In the M-step we update the parameters of the model by maximizing the following:

$$ \begin{eqnarray} l(\phi,\Sigma,\mu) &=& \sum_{i=1}^m\sum_{z^{(i)}}Q_i(z^{(i)})log\left(\frac{p(x^{(i)}\vert z^{(i)};\Sigma,\mu)p(z^{(i)};\phi)}{Q_i(z^{(i)})}\right)\\ &=& \sum_{i=1}^m\sum_{j=1}^kQ_i(z^{(i)}=j)log\left(\frac{p(x^{(i)}\vert z^{(i)}=j;\Sigma,\mu)p(z^{(i)}=j;\phi)}{Q_i(z^{(i)}=j)}\right)\\ &=& \sum_{i=1}^m\sum_{j=1}^kw^{(i)}_jlog\left(\frac{\frac{1}{(2\pi)^{n/2}\vert \Sigma_j \vert^{1/2}}exp\left(-\frac{1}{2}(x^{(i)}-\mu_j)^T\Sigma_j^{-1}(x^{(i)}-\mu_j)\right)\phi_j}{w^{(i)}_j}\right)\\ \end{eqnarray} $$

Therefore:

$$ \begin{eqnarray} \nabla_{\mu_l}l(\phi,\Sigma,\mu) &=& \nabla_{\mu_l} \sum_{i=1}^m w^{(i)}_l \left(-\frac{1}{2}(x^{(i)}-\mu_l)^T\Sigma_l^{-1}(x^{(i)}-\mu_l)\right)\\ &=& -\frac{1}{2}\nabla_{\mu_l} \sum_{i=1}^m w^{(i)}_l \left((x^{(i)})^T\Sigma_l^{-1}(x^{(i)})-2\mu_l^T\Sigma_l^{-1}x^{(i)}-\mu_l^T\Sigma_l^{-1}\mu_l)\right)\\ &=& -\frac{1}{2}\sum_{i=1}^m w^{(i)}_l \Sigma_l^{-1}(x^{(i)}-\mu_j) \end{eqnarray} $$

Setting this to zero gives:

$$ \phi_l = \frac{\sum_{i=1}^m w^{(i)}_lx^{(i)}}{\sum_{i=1}^m w^{(i)}_l} $$

Also:

$$ \begin{eqnarray} \nabla_{\Sigma_{l}} l(\phi,\Sigma,\mu) &=& \sum_{i=1}^mw^{(i)}_l \nabla_{\Sigma_{l}} log\left(\frac{\frac{1}{(2\pi)^{n/2}\vert \Sigma_l \vert^{1/2}}exp\left(-\frac{1}{2}(x^{(i)}-\mu_l)^T\Sigma_l^{-1}(x^{(i)}-\mu_l)\right)\phi_l}{w^{(i)}_l}\right)\\ &=& \sum_{i=1}^mw^{(i)}_l \left(-\frac{1}{2}\Sigma^{-T}-\Sigma^{-T}(x^{(i)}-\mu_l)(x^{(i)}-\mu_l)^T\Sigma^{-T}\right) \end{eqnarray} $$

Note that the derivation above is similar to that for Gaussian Discriminant Analysis.

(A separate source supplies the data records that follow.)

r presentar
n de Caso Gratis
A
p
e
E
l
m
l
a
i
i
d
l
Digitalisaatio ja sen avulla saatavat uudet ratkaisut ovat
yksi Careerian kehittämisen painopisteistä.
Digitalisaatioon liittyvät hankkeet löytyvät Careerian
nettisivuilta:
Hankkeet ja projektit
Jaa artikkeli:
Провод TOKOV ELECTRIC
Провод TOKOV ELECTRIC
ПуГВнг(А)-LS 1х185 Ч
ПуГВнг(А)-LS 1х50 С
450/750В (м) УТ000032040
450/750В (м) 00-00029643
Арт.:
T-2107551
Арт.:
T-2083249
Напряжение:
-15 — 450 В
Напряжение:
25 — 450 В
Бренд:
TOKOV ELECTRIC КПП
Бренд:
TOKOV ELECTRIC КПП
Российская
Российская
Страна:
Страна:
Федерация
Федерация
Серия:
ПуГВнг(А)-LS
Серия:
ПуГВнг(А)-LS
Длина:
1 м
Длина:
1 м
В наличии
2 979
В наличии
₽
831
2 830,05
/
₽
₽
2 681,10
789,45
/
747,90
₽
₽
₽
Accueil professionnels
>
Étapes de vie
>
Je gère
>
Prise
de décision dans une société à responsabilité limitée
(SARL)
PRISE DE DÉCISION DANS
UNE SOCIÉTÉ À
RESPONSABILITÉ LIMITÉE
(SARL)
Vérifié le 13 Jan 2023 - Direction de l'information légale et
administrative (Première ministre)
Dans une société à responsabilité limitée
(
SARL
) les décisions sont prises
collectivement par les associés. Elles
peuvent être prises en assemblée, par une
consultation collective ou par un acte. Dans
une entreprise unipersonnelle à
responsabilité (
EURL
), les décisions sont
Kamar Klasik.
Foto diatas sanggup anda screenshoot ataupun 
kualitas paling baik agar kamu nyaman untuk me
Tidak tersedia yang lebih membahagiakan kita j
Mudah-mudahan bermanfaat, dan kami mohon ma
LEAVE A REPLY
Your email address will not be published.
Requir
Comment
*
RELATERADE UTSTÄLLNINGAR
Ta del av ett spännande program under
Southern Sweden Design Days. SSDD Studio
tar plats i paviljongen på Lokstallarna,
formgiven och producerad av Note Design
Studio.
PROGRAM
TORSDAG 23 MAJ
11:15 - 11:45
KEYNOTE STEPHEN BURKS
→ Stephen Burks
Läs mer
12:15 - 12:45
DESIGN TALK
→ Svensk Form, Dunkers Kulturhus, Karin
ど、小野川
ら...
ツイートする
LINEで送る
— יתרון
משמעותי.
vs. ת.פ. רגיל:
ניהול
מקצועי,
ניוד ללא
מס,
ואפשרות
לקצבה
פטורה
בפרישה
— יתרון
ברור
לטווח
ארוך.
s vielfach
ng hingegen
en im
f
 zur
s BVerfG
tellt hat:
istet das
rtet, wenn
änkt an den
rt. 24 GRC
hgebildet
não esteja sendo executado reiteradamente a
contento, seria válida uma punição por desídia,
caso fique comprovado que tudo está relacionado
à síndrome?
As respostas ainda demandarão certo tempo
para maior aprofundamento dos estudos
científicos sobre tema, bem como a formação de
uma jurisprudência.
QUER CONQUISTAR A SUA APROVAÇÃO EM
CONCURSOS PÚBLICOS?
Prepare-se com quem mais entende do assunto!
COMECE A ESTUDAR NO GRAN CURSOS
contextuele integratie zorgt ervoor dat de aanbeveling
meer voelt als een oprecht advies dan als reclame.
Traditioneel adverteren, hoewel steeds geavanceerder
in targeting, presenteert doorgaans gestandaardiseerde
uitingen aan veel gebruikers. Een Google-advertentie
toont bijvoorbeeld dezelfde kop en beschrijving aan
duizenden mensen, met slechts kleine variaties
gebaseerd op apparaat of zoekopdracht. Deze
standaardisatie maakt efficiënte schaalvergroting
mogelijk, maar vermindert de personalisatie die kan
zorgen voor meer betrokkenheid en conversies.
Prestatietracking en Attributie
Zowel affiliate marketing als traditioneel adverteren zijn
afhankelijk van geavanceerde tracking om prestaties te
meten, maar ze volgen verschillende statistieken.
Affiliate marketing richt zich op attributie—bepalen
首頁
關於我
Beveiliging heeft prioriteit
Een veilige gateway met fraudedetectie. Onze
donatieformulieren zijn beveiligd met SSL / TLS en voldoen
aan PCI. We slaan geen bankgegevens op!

Setting this to zero gives:

$$ \Sigma_l = \frac{\sum_{i=1}^mw^{(i)}_l(x^{(i)}-\mu_l)(x^{(i)}-\mu_l)^T}{\sum_{i=1}^mw^{(i)}_l} $$

Lastly:

$$ \nabla_{\phi_l}l(\phi,\Sigma,\mu) = \nabla_{\phi_l}\sum_{i=1}^m\sum_{j=1}^k w^{(i)}_jlog(\phi_j) $$

However, note that we must ensure that \(\sum_j \phi_j = 1\). We may thus construct a Lagrangian for the above equation subject to this condition as follows:

$$ \mathcal{L}(\phi,\Sigma,\mu) = \sum_{i=1}^m\sum_{j=1}^k w^{(i)}_jlog(\phi_j) + \beta(\sum_{j=1}^k\phi_j-1) $$

Therefore:

$$ \nabla_{\phi_l} = \sum_{i=1}^m w^{(i)}_l\frac{1}{\phi_l} + \beta $$

Setting this to zero gives:

$$ \phi_l = \frac{\sum_{i=1}^m w^{(i)}_l}{-\beta} $$

But we know that \(\sum_j \phi_j=1\). Therefore \(-\beta=\sum_{i=1}^m\sum_{j=1}^k w^{(i)}_j\). And as \(-\beta\) \(=\) \(\sum_{j=1}^k\) \(w^{(i)}_j=\) \(\sum_{j=1}^k\) \(Q_i(z^{(i)}=j)=1\), we have \(-\beta = m\). So:

$$ \phi_l = \frac{1}{m}\sum_{i=1}^m w^{(i)}_l $$